The proverbial elephant in the room, however, is that in the Middle East, there currently exists no universally accepted production standard to which architects and manufacturers must comply when creating their buildings or making their products.
The problem arises when, for example, an architect schooled and trained in the EN standard, employs products from a manufacturer that adheres only to the NT standard. The end result is incongruence in the products used for the project and, ultimately, poor workmanship and high replacement fees. Because their function ranges from directing people in emergencies, to keeping unwanted guests out, to reducing energy consumption, doors are particularly vulnerable to this lack of classification.

"It's unfair to those companies that put so much time, effort and money into R&D and attaining accepted certifications. They find that they're competing in tenders with companies that haven't done any of that," says Adnan Fatayerji, managing director of Sunflex.

"[In this region] we have standards from all over the world. If you visit the civil defence departments for most of the Gulf States, you'll get a varying set of standards from Singapore to Australia to America to South America to Europe," says Shaw, Dorma. "Take ISO 9000 closing standard, for example; in most parts of the developed world, you wouldn't be able to visit the site or even bid on the project without [adherence to] ISO 9000."

This is how countries move quickly from developing countries to developed ones... The governments in the region could make it easier for the industry by creating a particular standards office so you wouldn’t have to go to 12 different ministries to determine which product to use.

It would seem that, with respect to the civil service industry, a precedent is being set.
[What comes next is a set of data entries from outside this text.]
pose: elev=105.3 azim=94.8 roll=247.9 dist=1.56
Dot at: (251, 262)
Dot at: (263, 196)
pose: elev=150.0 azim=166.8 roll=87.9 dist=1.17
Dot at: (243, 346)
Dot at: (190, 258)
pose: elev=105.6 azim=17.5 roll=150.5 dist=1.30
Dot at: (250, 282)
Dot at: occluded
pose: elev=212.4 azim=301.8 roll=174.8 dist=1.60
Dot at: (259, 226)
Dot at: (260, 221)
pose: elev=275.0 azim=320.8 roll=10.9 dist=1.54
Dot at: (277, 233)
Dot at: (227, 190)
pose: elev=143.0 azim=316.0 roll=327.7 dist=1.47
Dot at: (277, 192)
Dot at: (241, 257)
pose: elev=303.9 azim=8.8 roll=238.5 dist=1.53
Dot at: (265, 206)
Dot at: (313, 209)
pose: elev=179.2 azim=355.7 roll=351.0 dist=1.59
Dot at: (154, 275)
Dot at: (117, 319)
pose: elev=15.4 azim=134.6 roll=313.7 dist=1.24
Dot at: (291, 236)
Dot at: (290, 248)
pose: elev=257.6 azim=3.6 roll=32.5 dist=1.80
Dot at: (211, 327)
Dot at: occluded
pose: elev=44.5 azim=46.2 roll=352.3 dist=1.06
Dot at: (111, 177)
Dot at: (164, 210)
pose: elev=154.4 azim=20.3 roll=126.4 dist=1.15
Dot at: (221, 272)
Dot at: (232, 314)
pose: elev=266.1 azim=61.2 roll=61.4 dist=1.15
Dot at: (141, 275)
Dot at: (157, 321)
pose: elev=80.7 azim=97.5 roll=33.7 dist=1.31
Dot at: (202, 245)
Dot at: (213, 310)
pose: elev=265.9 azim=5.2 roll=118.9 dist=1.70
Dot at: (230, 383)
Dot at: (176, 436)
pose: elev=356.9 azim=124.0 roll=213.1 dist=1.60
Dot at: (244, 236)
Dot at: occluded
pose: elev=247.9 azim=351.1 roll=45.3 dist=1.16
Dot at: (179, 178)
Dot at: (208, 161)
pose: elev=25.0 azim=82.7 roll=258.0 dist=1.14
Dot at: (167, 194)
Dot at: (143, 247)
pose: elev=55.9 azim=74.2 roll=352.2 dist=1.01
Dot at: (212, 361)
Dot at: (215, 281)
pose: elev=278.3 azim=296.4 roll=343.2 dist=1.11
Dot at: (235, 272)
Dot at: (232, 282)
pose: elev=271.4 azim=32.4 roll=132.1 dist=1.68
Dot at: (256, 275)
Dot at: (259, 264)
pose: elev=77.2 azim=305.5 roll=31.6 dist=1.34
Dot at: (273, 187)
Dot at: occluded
A precedent that is still one of gaining international certification rather than seeking something regional.

"We're finding that civil defence departments are serious about fire compliance for doors and hardware so we are making sure all relevant products are tested and certified by approved accreditation companies from the UK," says Taylor.

ISO (International Organisation for Standardisation) standards help develop, manufacture and supply products to various industries in a safe, efficient and environmentally-friendly way.

For the Middle East, a region where all of the world's predominant theories on architecture and construction converge, to not have an accepted set of standards for products being used, is a recipe for inefficiency and, eventually, disaster.

"If we cannot put a finger on a manufacturer's performance data, what's the point?" asks Taylor. "The only option is to create a physical mock-up so clients can get an idea of the size, shape and feel of the product before purchasing."

As the Middle Eastern market matures, there will be increasing pressure on the industry to make a final decision on the issue of certifications. That decision will not be without its pitfalls, but it seems that among the considerations will be whether or not to develop a regionally specific certification.

"For this market to develop one of its own standards would be almost impossible and totally unnecessary," says Shaw. "It would be a good idea to adopt perhaps the European or American standards, but not accept every standard out there."

A major hurdle

"The products that some companies install last just six months or a year. Faulty products aren't the client's fault because they generally don't understand the technology. Architects need to inform developers about the reality of the situation during the planning phase," says Fatayerji, Sunflex.

The problem, however, requires not just a meeting of minds between manufacturers, developers and architects within the industry. There needs to be a universally accepted process by which certification can be gained, which starts with supporting legislation. "The problem with lobbying for a particular standard is accessibility. If I want to lobby for a particular standard, where would I go?" asks Shaw.

Just as legislative bodies have recently decreed that all future buildings in the UAE will be ‘greener' in accordance with an accepted standard of eco-friendly buildings, perhaps that type of mandate is necessary for door technology as well.